She was swathed in a ruffled lilac cloak quilted with a dull gold embroidery; satin slippers were buckled into high pattens of black polished wood; and her head, relatively small with tight-drawn hair, was uncovered. She was not as compelling under the sun as in candle light, he observed. Her face, unpainted, was pale, an expression of petulance discernible. Yet she was more potent than any other woman he had encountered. "Isn't that the garden?" she asked, waving beyond the end of the house. "I like gardens." She moved off in the direction indicated; and—as he felt she expected, demanded—he followed slightly behind.

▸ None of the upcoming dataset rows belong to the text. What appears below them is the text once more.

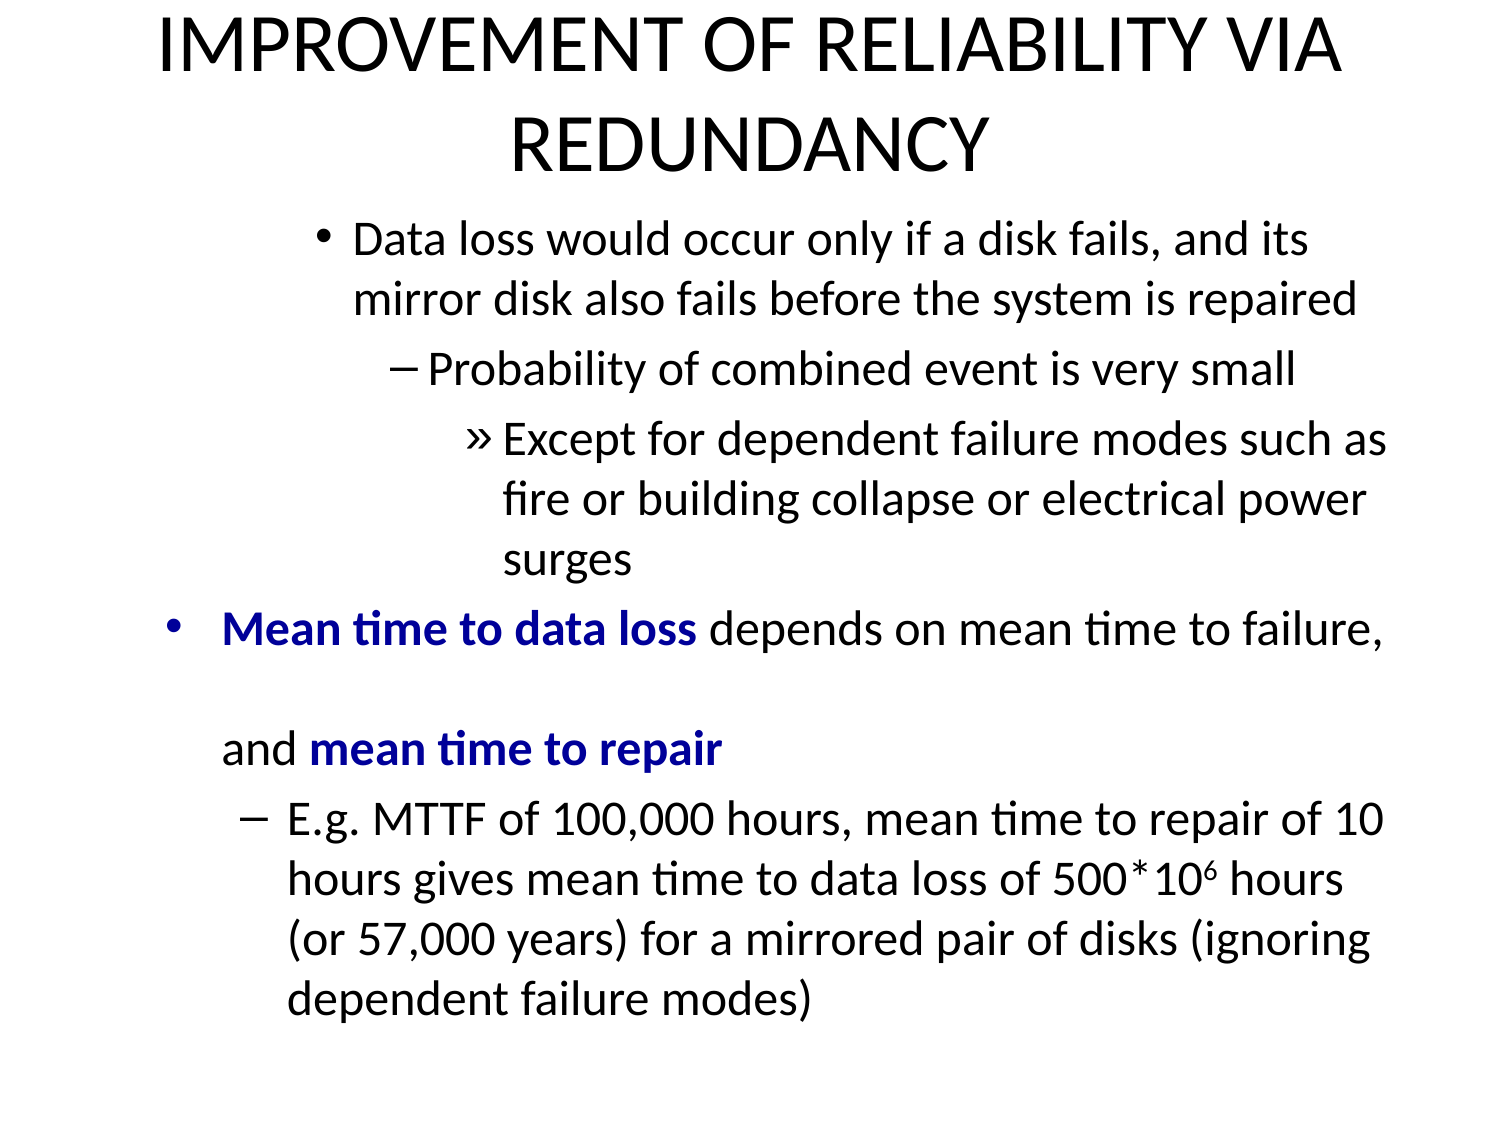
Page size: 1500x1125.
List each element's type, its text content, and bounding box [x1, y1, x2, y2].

list Data loss would occur only if a disk fails, and its mirror disk also fails before the system is repaired Probability of combined event is very small Except for dependent failure modes such as fire or building collapse or electrical power surges Mean time to data loss depends on mean time to failure, and mean time to repair E.g. MTTF of 100,000 hours, mean time to repair of 10 hours gives mean time to data loss of 500*106 hours (or 57,000 years) for a mirrored pair of disks (ignoring dependent failure modes) [150, 198, 1406, 1062]
title Improvement of Reliability via Redundancy [0, 50, 1500, 126]
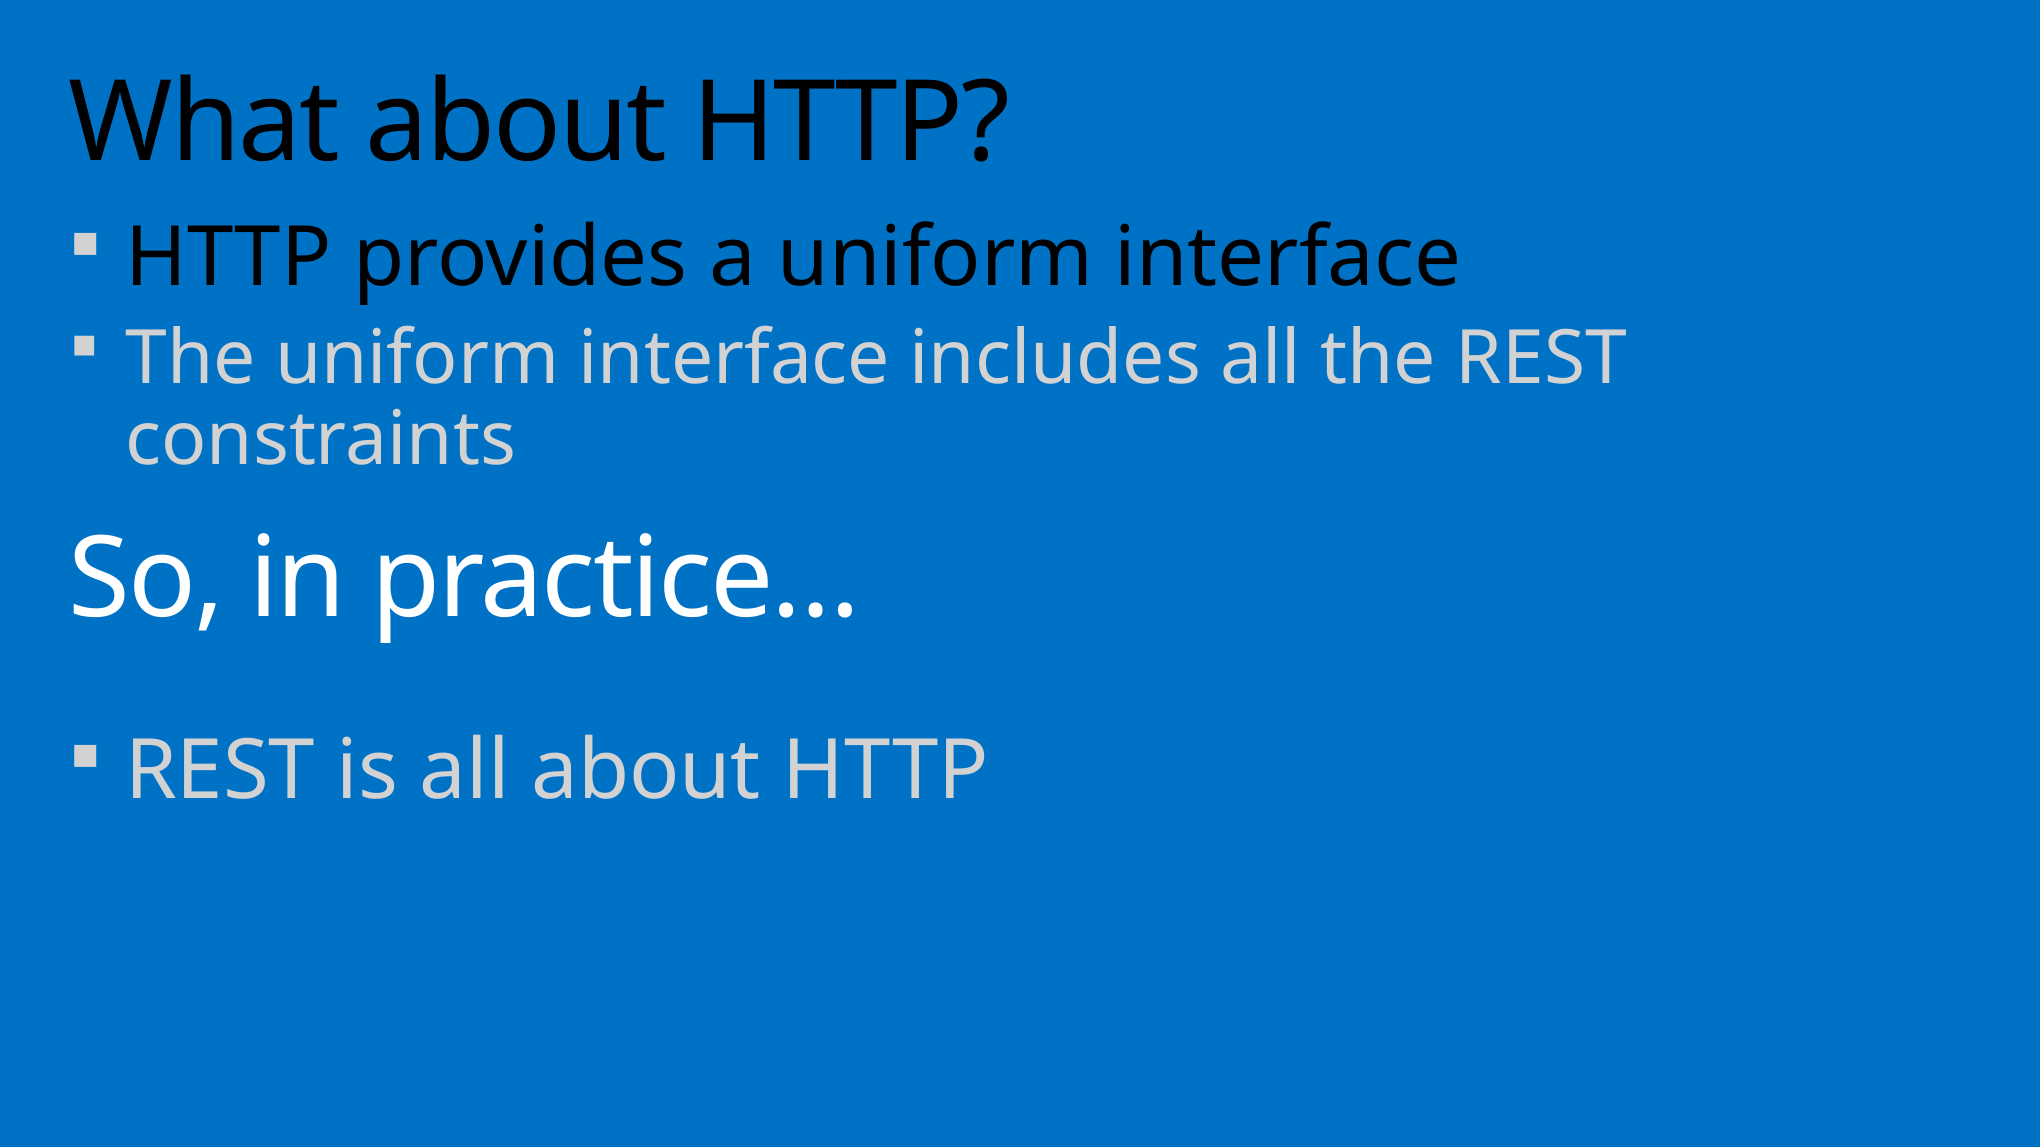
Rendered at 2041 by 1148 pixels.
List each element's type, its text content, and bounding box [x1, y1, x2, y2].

list HTTP provides a uniform interface The uniform interface includes all the REST constraints [45, 199, 1933, 499]
text_box REST is all about HTTP [45, 711, 1933, 1045]
title What about HTTP? [45, 48, 1996, 199]
text_box So, in practice… [45, 504, 1996, 655]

A short, steep terrace descended to a formally planted plot, now flowerless, enclosed by low privet hedges. There were walks of rolled bark, and, against a lower, denser barrier, a long, white bench. The ground still fell away beyond; and there was a sturdy orchard, cleared of underbrush, with crimson apples among the grey limbs. Beyond, across a low, tangled wild, an amphitheatre of hills rose against the sky, drawn from the extreme right about the façade of the dwelling. They seemed to enclose Myrtle Forge in a natural domain of its own; and, actually, Gilbert Penny owned most of the acreage within that immediate circle.
Mrs. Winscombe sank on the garden bench, where she sat with a hand resting on either side of her. Above them a column of smoke rose from the kitchen against the blue. A second, heavier cloud rolled up from the Forge below. "They have been repairing the forebay," Howat explained; "the Forge has been closed. I'm supposed to be in the counting house."
"You work?" she demanded surprised.
"At the ledger, put things down—what the men are paid, mostly in tobacco and shoes, ozenbrigs and molasses and rum; or garters and handkerchiefs for the women. Then I enter the pig hauled from Shadrach, and the carriage of the blooms."
"I don't understand any of that," she announced.
"It probably wouldn't interest you; the pig's the iron cast at the furnace. It's worked in the forges, and hammered into blooms and anconies, chunks or stout bars of wrought iron. We do better than two tons a week." The sound of a short, jarring blow rose from the Forge, it was repeated, became a continuous part of the serene noon. "That's the hammer now," he explained. "It goes usually all day and most nights. We're used to it, don't hear it; but strangers complain."
"Mr. Forsythe said your father was an Ironmaster, one of the biggest in the Province, and I suppose you'll become that too." She gazed about at the hills, sheeted in scarlet and yellow, at the wide sunny hollow that held Myrtle Forge. "Here," she added in a totally unexpected accent of feeling, "it is very beautiful, very big. I thought all the world was like St. James or Versailles. I've never been to Poland, my mother's family came from there to Paris, but I'm told they have forests and such things, too. This is different from Annapolis, that is only an echo of London, but here—" she gazed far beyond him into the profound noon.
He recovered slowly from the surprise of her unlooked for speech, attitude. Howat studied her frankly, leaning forward with his elbows on his knees. Her discontent was paramount. It was deeper than he had supposed; like his there were disturbing qualities in her blood, qualities at a variance with the obvious part of her being. A sense of profound intimacy with her pervaded him.
"This," she continued, "is like a cure at a Bath, a great bath of air and light. I should like to stay, I think.... Are you content?"